ROYAUME-UNI – Quand et comment aura lieu le Brexit? A seulement 19 jours de la date fatidique, la tortueuse saga de la sortie britannique de l’Union européenne culmine cette semaine avec une série de votes déterminants des députés britanniques.

Dès ce mardi 12 mars, les élus votent notamment pour choisir entre l’accord de sortie que leur Première ministre Theresa May a négocié et la possibilité de demander un report à Bruxelles. D’ici là, les négociations techniques pour finaliser le projet d’accord se poursuivent en permanence entre l’UE et Londres.

L’objectif est de trouver un texte plus consensuel que celui qui avait été massivement rejeté le 15 janvier dernier par le parlement de Westminster. Theresa May tente ainsi à la foi d’infléchir la position de l’Union européenne et de convaincre les députés du bien-fondé de ce qu’elle a obtenu. À l’approche de la date prévue du divorce, le 29 mars, voici les scénarios envisageables concernant le Brexit:

  • Une sortie avec accord

Theresa May soumet mardi 12 mars au vote des députés britanniques l’accord de retrait négocié avec Bruxelles. Pendant deux mois, elle a tenté d’obtenir des dirigeants européens des concessions sur le texte, afin de le rendre plus acceptable aux yeux du Parlement britannique qui l’avait massivement rejeté lors d’un vote le 15 janvier.

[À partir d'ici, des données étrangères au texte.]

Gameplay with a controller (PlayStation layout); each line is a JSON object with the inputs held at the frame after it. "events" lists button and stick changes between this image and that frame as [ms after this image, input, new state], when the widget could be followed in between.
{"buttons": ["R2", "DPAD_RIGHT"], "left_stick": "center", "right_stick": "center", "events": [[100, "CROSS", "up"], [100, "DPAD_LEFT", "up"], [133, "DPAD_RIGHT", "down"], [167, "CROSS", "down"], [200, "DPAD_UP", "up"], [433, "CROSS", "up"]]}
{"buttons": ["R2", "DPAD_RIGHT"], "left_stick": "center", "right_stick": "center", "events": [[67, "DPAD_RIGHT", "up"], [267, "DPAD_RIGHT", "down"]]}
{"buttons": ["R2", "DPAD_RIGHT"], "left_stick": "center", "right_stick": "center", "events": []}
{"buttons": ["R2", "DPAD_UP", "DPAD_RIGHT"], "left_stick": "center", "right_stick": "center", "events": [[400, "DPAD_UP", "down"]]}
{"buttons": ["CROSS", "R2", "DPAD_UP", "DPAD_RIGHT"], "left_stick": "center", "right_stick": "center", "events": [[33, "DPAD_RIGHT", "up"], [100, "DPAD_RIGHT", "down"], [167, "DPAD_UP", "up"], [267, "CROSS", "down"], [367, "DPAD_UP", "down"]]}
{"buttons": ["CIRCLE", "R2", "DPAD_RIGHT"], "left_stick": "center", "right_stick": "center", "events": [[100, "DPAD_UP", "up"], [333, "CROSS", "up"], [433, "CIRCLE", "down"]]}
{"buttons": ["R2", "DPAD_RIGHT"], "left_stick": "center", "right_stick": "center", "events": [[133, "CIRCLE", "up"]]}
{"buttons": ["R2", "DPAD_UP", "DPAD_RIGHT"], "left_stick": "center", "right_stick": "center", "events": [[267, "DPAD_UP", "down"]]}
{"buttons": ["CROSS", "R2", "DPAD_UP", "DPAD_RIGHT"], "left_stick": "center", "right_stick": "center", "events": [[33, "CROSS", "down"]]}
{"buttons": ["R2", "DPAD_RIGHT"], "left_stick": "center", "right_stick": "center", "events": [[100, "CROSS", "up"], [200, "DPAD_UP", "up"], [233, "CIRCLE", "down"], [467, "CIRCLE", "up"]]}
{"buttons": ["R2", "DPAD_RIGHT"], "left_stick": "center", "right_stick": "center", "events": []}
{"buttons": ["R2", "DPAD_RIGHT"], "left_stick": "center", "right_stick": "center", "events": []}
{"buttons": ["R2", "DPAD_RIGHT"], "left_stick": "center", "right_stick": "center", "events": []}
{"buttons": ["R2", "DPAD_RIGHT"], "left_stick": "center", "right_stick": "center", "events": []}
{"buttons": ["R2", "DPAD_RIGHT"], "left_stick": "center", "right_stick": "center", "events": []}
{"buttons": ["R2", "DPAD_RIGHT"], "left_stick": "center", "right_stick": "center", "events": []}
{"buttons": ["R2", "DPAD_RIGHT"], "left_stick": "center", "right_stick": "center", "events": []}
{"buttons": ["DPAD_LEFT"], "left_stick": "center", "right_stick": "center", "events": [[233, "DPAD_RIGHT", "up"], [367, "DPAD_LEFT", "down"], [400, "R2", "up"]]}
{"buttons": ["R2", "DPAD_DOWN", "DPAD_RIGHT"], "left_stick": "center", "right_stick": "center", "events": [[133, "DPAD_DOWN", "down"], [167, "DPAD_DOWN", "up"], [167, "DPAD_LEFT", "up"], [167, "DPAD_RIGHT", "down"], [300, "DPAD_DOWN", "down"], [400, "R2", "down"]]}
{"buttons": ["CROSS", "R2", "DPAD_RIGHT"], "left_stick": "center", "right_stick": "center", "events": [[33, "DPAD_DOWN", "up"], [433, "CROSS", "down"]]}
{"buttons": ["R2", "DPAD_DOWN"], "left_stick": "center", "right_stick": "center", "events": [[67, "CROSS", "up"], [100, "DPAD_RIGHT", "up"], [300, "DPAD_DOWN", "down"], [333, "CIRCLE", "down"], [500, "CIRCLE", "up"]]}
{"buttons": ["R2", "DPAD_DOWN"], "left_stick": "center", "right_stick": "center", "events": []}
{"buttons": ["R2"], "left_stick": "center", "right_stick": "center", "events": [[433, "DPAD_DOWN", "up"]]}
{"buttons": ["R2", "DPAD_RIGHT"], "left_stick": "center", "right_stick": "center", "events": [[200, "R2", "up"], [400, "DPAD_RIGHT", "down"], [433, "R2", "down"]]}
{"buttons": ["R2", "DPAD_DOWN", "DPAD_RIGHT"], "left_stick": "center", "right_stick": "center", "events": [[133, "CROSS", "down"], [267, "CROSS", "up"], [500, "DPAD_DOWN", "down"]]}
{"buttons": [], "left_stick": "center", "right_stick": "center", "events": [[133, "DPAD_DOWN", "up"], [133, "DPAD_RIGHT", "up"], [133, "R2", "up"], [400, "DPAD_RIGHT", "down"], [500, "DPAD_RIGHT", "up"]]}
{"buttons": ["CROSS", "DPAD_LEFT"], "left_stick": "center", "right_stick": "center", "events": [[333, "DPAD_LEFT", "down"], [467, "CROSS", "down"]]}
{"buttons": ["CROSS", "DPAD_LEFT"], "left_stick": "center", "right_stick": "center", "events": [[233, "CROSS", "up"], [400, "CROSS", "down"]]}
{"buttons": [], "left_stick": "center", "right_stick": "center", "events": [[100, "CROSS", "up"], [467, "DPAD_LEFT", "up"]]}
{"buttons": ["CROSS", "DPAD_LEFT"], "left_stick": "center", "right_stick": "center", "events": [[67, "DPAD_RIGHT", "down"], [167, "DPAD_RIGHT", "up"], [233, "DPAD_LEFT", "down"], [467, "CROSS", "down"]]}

Si Bruxelles a jusqu’ici refusé toute modification, Theresa May pourrait toutefois disposer de davantage de soutien mardi lors du nouveau vote sur le texte : certains Brexiters pourraient considérer cet accord comme la dernière offre qu’il leur sera faite pour quitter l’UE, et accepter l’accord, plutôt que de prendre le risque de remettre en cause la sortie de l’UE.

Par ailleurs, les dirigeants européens souhaitent que le statut du Royaume-Uni soit fixé d’ici la session inaugurale du Parlement européen nouvellement élu, en juillet, ce qui pourrait les pousser à faire des concessions de dernière minute sur les points qui crispent encore les députés britanniques.

Si les députés britanniques approuvent l’accord, le Royaume-Uni bénéficiera d’une sortie ordonnée de l’UE et de la mise en place d’une période de transition.

Quand cette sortie aura-t-elle lieu? Le délai de 17 jours avant la date prévue de retrait, le 29 mars, paraît trop court pour mettre en œuvre tous les nouveaux textes législatifs nécessaires (concernant entre autres la pêche, l’agriculture ou l’immigration) côté britannique. Une prolongation de quelques semaines pourrait être décidée pour permettre au processus de se dérouler sans accroc.

  • Un Brexit sans accord

Si les députés votent contre le traité de retrait, Theresa May leur demandera dès mercredi s’ils veulent quitter l’UE sans accord.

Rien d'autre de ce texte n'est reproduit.